● INSTRUCTION: Starting at the beginning of the entries and ending at the line that contains "Highlight and copy par", rewrite those lines with "July" changed to "August" and everything else kept the same. Leave out the picture.

[PROVIDED RECORDS — start]

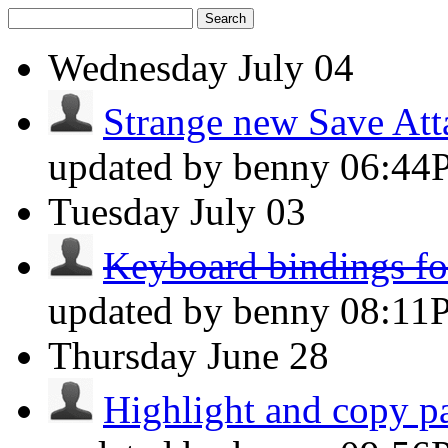
Search
Wednesday
July 04
Strange new Save At
updated by benny
06:44
Tuesday
July 03
Keyboard bindings for
updated by benny
08:11
Thursday
June 28
Highlight and copy par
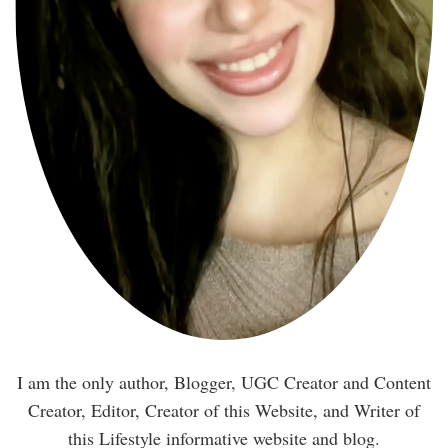
I am the only author, Blogger, UGC Creator and Content
Creator, Editor, Creator of this Website, and Writer of
this Lifestyle informative website and blog.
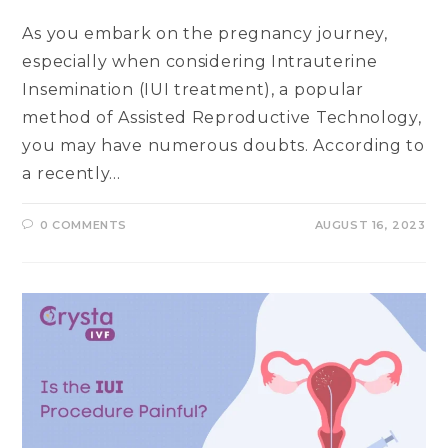
As you embark on the pregnancy journey,
especially when considering Intrauterine
Insemination (IUI treatment), a popular
method of Assisted Reproductive Technology,
you may have numerous doubts. According to
a recently…
0 COMMENTS
AUGUST 16, 2023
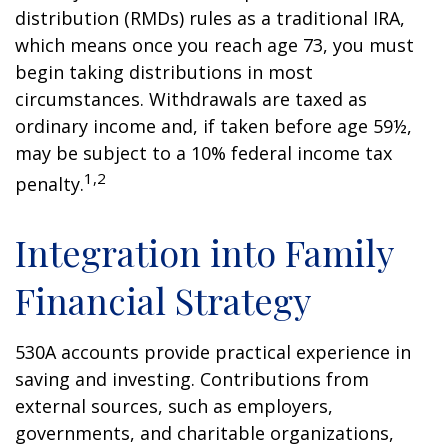
distribution (RMDs) rules as a traditional IRA,
which means once you reach age 73, you must
begin taking distributions in most
circumstances. Withdrawals are taxed as
ordinary income and, if taken before age 59½,
may be subject to a 10% federal income tax
1,2
penalty.
Integration into Family
Financial Strategy
530A accounts provide practical experience in
saving and investing. Contributions from
external sources, such as employers,
governments, and charitable organizations,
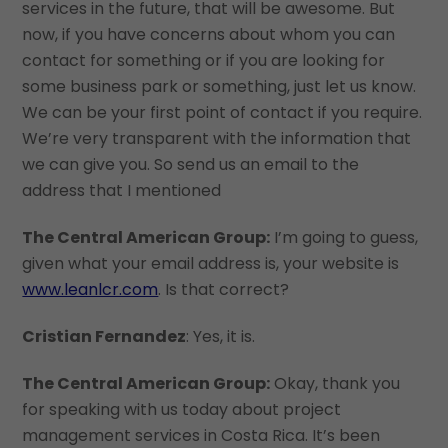
services in the future, that will be awesome. But
now, if you have concerns about whom you can
contact for something or if you are looking for
some business park or something, just let us know.
We can be your first point of contact if you require.
We’re very transparent with the information that
we can give you. So send us an email to the
address that I mentioned
The Central American Group:
I’m going to guess,
given what your email address is, your website is
www.leanlcr.com
. Is that correct?
Cristian Fernandez
: Yes, it is.
The Central American Group:
Okay, thank you
for speaking with us today about project
management services in Costa Rica. It’s been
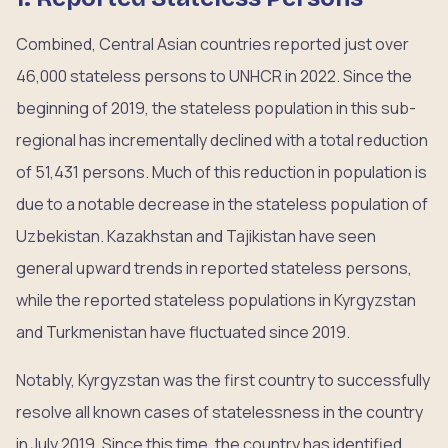
Combined, Central Asian countries reported just over
46,000 stateless persons to UNHCR in 2022. Since the
beginning of 2019, the stateless population in this sub-
regional has incrementally declined with a total reduction
of 51,431 persons. Much of this reduction in population is
due to a notable decrease in the stateless population of
Uzbekistan. Kazakhstan and Tajikistan have seen
general upward trends in reported stateless persons,
while the reported stateless populations in Kyrgyzstan
and Turkmenistan have fluctuated since 2019.
Notably, Kyrgyzstan was the first country to successfully
resolve all known cases of statelessness in the country
in July 2019. Since this time, the country has identified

[PROVIDED RECORDS — finish]

● SOLUTION BELOW:
Search
Wednesday
August 04
Strange new Save At
updated by benny
06:44
Tuesday
August 03
Keyboard bindings for
updated by benny
08:11
Thursday
June 28
Highlight and copy par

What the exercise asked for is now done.